LHASA, May 21 (Xinhua) — At the foot of Mount Qomolangma, there is a legend — Atop the mountain lives a golden bird that lays golden eggs.
Drawn to the tale as a child, Dechen Ngodrup always wanted to climb to the summit of the mysterious mountain known to local Tibetans as “the mother goddess.”
On May 4, the 35-year-old Tibetan, along with 12 scientific expedition team members, reached the summit of the world’s highest peak with a height of 8,848.86 meters.
Dechen Ngodrup (L) sets up an automatic meteorological monitoring station on Mount Qomolangma on May 4, 2022. (Xinhua/Sonam Dorje)
“I knew there were no golden eggs the very first time I reached the summit,” Dechen Ngodrup said with a smile.
For five times he has topped Mount Qomolangma, which straddles the China-Nepal border, with its northern part located in Xigaze of southwest China’s Tibet Autonomous Region.

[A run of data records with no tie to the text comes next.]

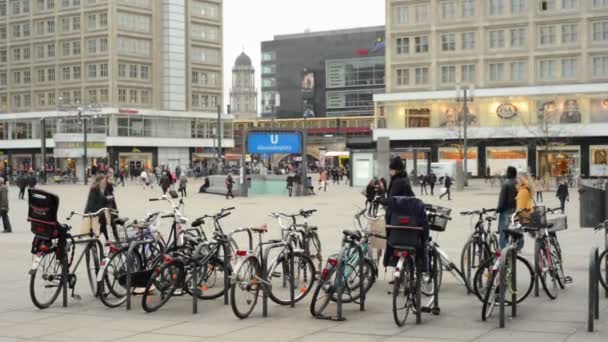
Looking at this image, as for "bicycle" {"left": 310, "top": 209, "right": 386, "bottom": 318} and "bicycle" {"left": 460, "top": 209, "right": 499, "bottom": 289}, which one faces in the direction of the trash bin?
"bicycle" {"left": 310, "top": 209, "right": 386, "bottom": 318}

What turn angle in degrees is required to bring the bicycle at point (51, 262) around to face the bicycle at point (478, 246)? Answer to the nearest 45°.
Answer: approximately 45° to its right

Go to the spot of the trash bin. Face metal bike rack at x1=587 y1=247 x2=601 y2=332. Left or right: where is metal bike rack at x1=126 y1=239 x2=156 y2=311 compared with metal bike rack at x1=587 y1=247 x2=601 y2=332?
right

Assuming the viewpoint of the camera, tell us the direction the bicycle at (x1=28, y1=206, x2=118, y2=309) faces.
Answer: facing away from the viewer and to the right of the viewer

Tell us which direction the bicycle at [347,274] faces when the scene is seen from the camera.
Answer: facing away from the viewer and to the right of the viewer

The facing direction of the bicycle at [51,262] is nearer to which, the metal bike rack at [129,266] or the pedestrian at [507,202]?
the pedestrian

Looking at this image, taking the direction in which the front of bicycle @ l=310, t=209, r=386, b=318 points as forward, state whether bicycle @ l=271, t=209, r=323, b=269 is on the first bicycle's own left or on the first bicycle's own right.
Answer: on the first bicycle's own left

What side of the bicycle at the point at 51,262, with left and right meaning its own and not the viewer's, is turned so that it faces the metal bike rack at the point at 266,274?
right
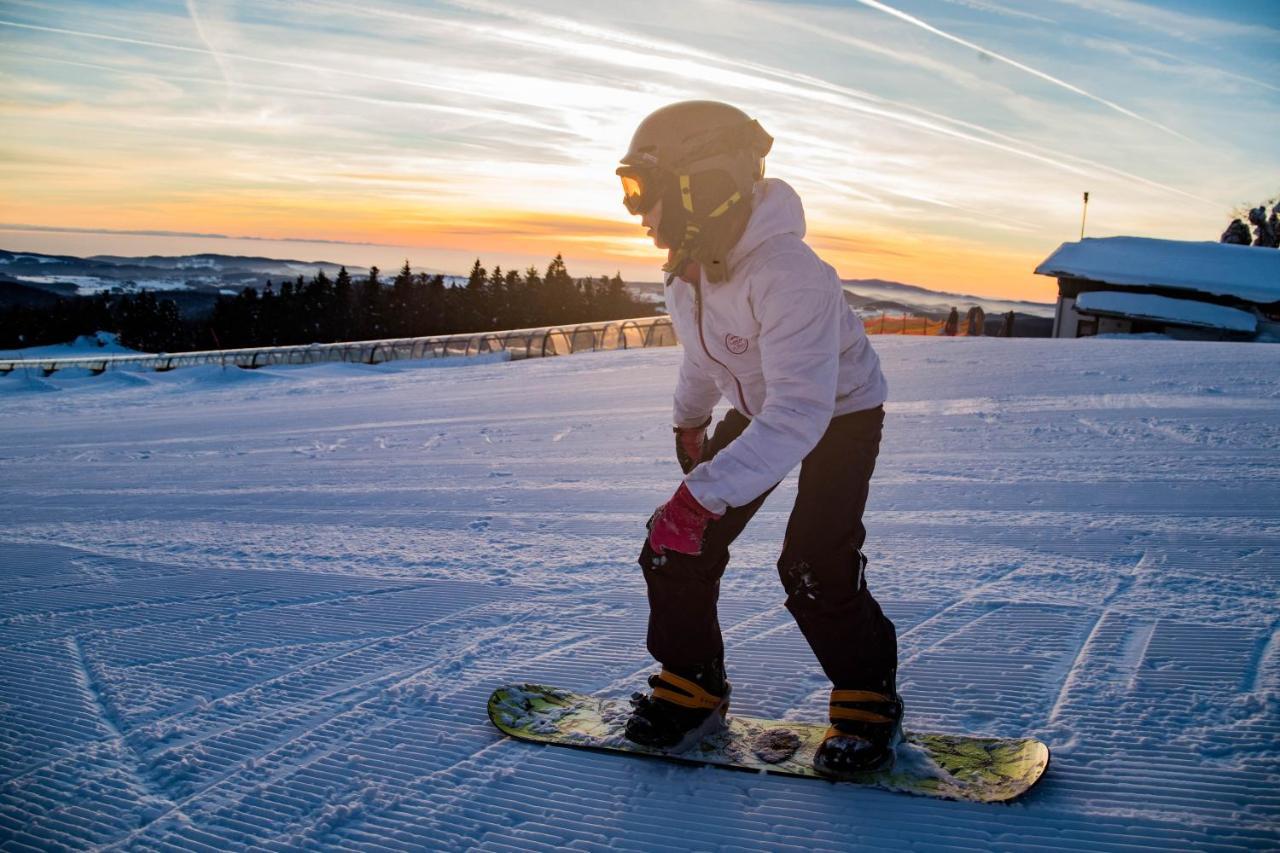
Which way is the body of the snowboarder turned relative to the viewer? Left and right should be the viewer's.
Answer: facing the viewer and to the left of the viewer

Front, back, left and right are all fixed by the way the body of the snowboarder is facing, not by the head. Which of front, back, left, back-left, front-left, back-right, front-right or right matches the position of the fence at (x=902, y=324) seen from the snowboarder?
back-right

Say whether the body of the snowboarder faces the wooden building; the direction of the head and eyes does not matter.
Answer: no

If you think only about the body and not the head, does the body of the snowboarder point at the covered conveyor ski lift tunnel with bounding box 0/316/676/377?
no

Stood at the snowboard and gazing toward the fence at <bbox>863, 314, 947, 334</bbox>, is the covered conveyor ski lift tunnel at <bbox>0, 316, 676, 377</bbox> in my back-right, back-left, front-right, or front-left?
front-left
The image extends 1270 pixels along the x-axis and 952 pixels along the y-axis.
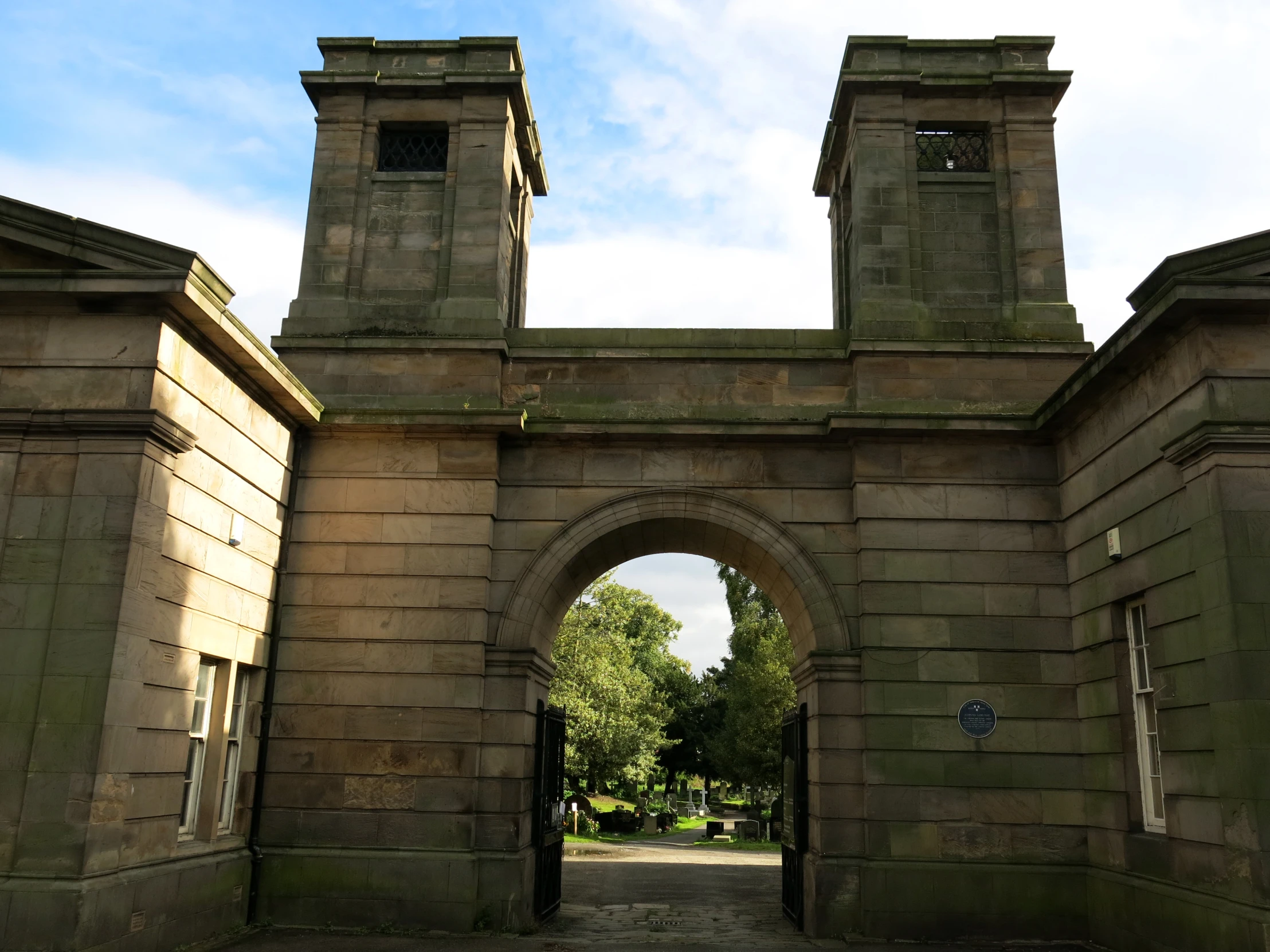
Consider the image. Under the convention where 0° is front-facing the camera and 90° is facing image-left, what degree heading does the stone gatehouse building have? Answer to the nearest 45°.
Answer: approximately 0°

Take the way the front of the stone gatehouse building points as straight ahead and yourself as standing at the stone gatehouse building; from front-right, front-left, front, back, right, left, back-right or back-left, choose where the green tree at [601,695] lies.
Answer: back
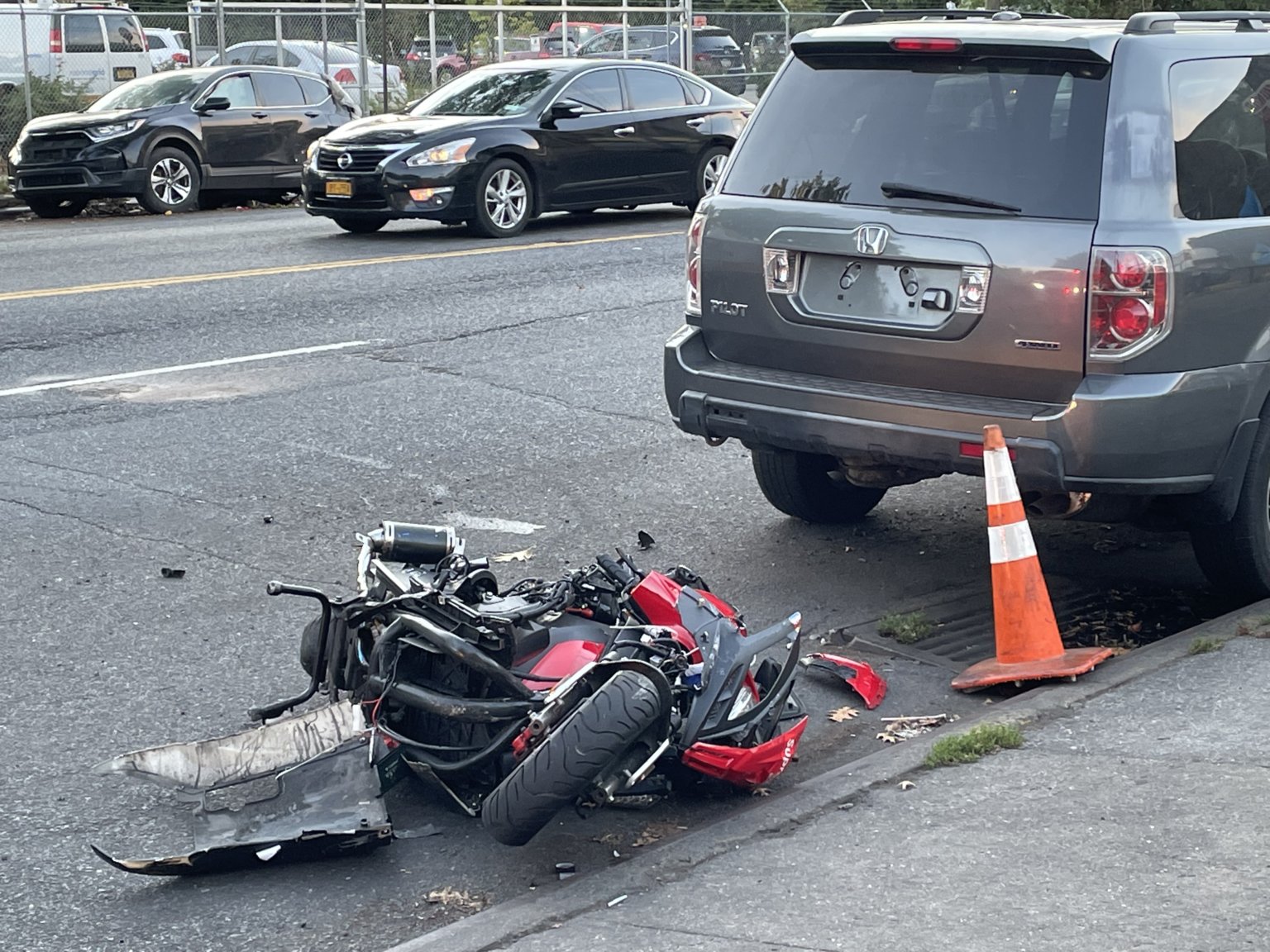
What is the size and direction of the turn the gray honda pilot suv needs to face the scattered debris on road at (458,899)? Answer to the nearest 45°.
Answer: approximately 180°

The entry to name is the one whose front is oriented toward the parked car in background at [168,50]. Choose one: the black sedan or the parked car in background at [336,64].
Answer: the parked car in background at [336,64]

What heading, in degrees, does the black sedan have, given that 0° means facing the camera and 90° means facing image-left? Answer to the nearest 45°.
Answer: approximately 45°

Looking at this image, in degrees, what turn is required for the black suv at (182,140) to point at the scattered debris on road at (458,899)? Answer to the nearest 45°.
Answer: approximately 45° to its left

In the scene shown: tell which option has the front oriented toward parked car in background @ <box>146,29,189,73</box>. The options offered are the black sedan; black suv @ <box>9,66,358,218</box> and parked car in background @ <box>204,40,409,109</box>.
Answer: parked car in background @ <box>204,40,409,109</box>

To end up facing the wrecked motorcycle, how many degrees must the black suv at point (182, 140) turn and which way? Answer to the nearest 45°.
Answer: approximately 45° to its left

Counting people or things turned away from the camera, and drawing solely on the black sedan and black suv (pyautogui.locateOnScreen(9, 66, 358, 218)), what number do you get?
0

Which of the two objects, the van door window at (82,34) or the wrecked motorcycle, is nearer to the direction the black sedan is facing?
the wrecked motorcycle

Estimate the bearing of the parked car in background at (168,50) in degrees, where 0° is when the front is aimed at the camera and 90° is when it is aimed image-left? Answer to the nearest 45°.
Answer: approximately 135°

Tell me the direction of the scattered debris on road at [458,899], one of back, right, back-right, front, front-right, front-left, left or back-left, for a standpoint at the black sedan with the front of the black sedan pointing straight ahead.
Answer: front-left

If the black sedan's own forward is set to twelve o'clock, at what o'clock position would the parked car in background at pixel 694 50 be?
The parked car in background is roughly at 5 o'clock from the black sedan.

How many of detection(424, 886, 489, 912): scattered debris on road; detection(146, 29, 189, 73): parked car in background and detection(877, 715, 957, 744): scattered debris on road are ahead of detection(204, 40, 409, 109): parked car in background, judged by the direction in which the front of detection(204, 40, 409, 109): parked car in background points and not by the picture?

Dechen Ngodrup’s latest endeavor is part of the Chinese comprehensive scientific expedition on Mount Qomolangma, which has involved over 270 scientific researchers in five teams. They are ending their monthlong field investigations, setting several new records in China’s history of scientific research on the mountain.
In the latest breakthrough, a self-developed floating airship designed for atmosphere observation reached a record altitude of 9,032 meters on May 15, exceeding the height of Mount Qomolangma.